La donation ou le devoir de servir

2009/11/09 | Par Ginette Leroux

Assis à son bureau de consultation aménagé dans sa maison de Normétal, le docteur Rainville regarde par la fenêtre. À Montréal, debout devant les fenêtres panoramiques de son bureau,  Jeanne Dion, qui travaille aux urgences d’un grand hôpital, contemple les édifices du centre-ville. Sept cent cinquante kilomètres séparent les deux médecins, pourtant, ils s’apprêtent à prendre une importante décision. Le vieux médecin, abitibien d’adoption, vient de lancer un avis de recherche. Il souhaite trouver un remplaçant car, pour lui, c’est l’heure de la retraite.

Jeanne se met en route. Direction Normétal, une agglomération rurale située au Nord-Ouest de l’Abitibi, une région austère où la misère sert de quotidien à une population isolée. En 1975, ce village s’est vidé de ses habitants au moment de la fermeture de la mine de cuivre. Depuis le millier de personnes qui restent est forcé de trouver du travail ailleurs, loin de la famille. Les hommes surtout. Une réalité désarmante pour une fille qui vient de la ville.

Au moment de leur rencontre, le docteur Rainville n’y va pas par quatre chemins. Il lui fait comprendre qu’en région éloignée, le médecin est un acteur majeur dans la communauté. « Aimez-vous faire les visites à domicile? », lui demande-t-il abruptement. Sa vie sera désormais intimement liée à celle de ses patients, elle devra se consacrer entièrement à sa nouvelle pratique médicale.

N’est-ce pas ce que désire Jeanne Dion, la femme médecin désespérée de La neuvaine, à qui Bernard Émond offre une deuxième chance? Grâce au défi que pose l’engagement qu’elle s’apprête à conclure avec le vieux médecin de campagne, elle va trouver l’élan nécessaire qui redonnera un sens à sa vie.

Ainsi s’ouvre le dernier film de la trilogie de Bernard Émond, La Donation, qui avait été précédé de La Neuvaine (2005) et de Contre toute espérance (2007).

L’univers des films du cinéaste anthropologue est fait d’intensité. On est pris par le regard pénétrant, rassurant, plein de bonté d’Élise Guilbault, dont la performance est magistrale dans la peau de Jeanne Dion. Il faut aussi saluer la prestation remarquable de Jacques Godin en médecin qui lègue tout, pratique et maison, à sa remplaçante. Sans oublier Angèle Coutu très présente et convaincante dans son rôle de religieuse et sœur du docteur Rainville, et la très touchante Françoise Graton dont le regard apaisant emplit l’écran.

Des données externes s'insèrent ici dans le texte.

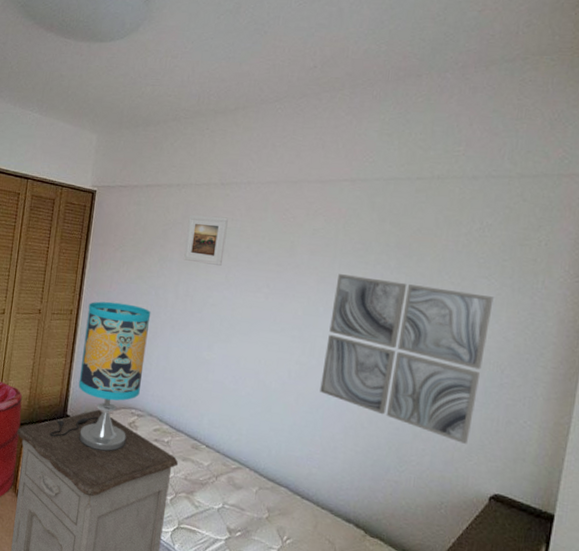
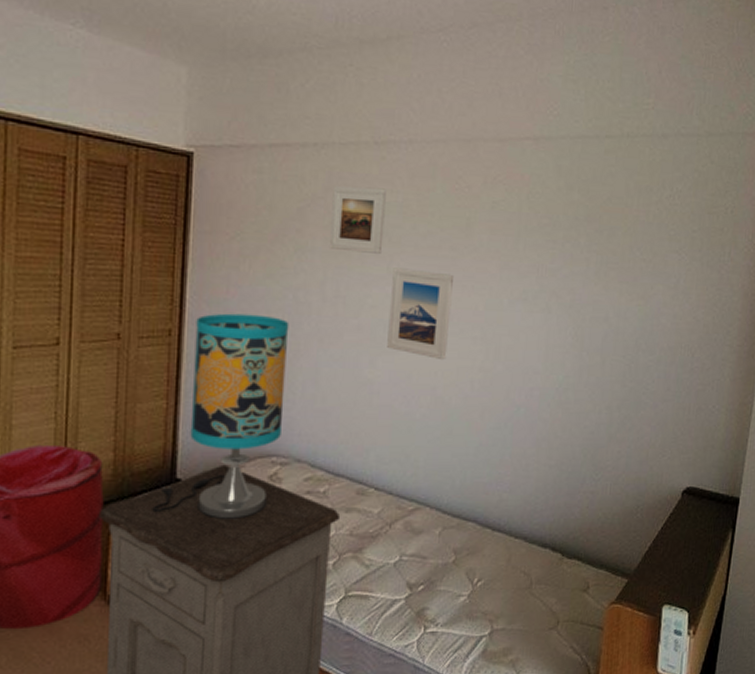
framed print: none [222,276,278,352] -> present [387,267,453,361]
wall art: present [320,274,494,444] -> none [508,256,684,439]

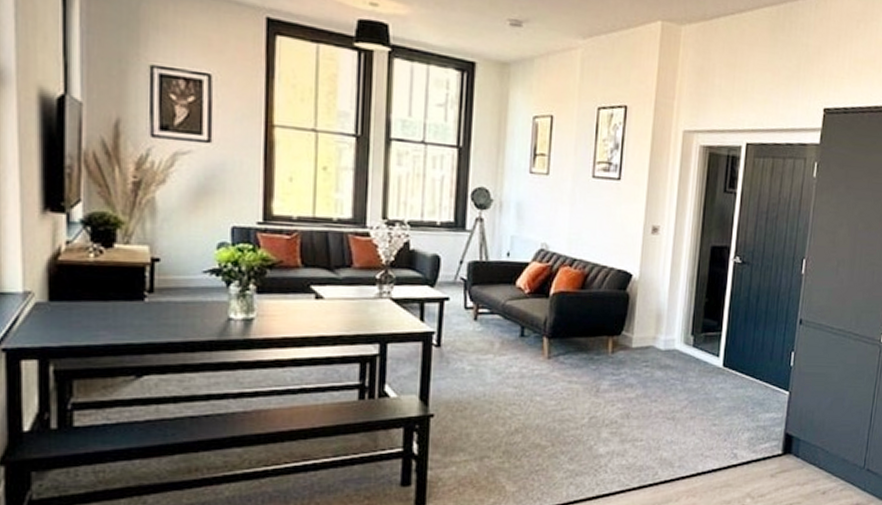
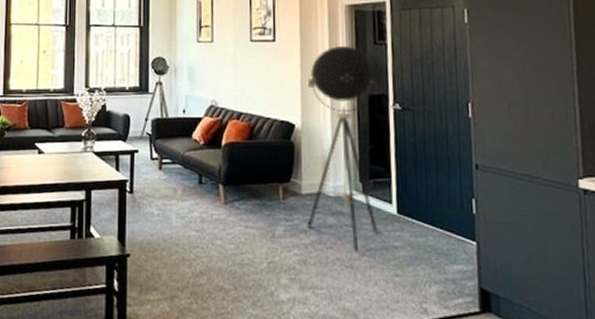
floor lamp: none [634,191,720,404] -> present [307,45,377,252]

Le spectateur est captivé par la caméra de Sara Mishara, une jeune directrice photo de 29 ans qui a grandi dans le Mile-End, étudié à Concordia, fait une maîtrise à l’American Film Institute à Los Angeles. De retour à Montréal, elle se tourne vers les films d’auteurs. Continental, un film sans fusil et Tout est parfait figurent à son palmarès.

Elle a compris que le paysage avait un rôle important à jouer. Sous son regard, la misère et la beauté se juxtaposent. Aux lumières blafardes des scènes d’hôpital se superposent les couleurs fauves de la forêt et le calme de la rivière. « Le bois, dit Pierre Grégoire (l’excellent Éric Hoziel), le boulanger du village revenu au bercail pour prendre la succession de son père, c’est ce qu’il y a de plus beau ici. » Aux images de Sara Mishara se marie la musique aux accents mélancoliques de Robert Marcel Lepage.

« La charité est ce qui reste quand il ne reste plus rien », disait Bernard Émond, annonçant La Donation. C’est vrai. « Avoir la certitude qu’on sert à quelque chose », affirme le boulanger au nouveau médecin. Voilà comment on donne un sens à sa vie.

La Donation est une conclusion très forte à la trilogie de Bernard Émond. « Ces trois films sont un questionnement sur le sens de l’existence pour faire contrepoids à une culture de masse hédoniste et individualiste. Au sentiment du vide qu’a laissé l’absence de religion, il faut aller à l’essentiel », croit-il.

Un film émouvant, harmonieux, malgré le chaos de la misère humaine.

Acclamé au Festival de Locarno en août, au Festival International de Toronto en septembre et plus récemment en ouverture du Festival du cinéma en Abitibi-Témiscamingue, le film de Bernard Émond est présentement en salles au Québec.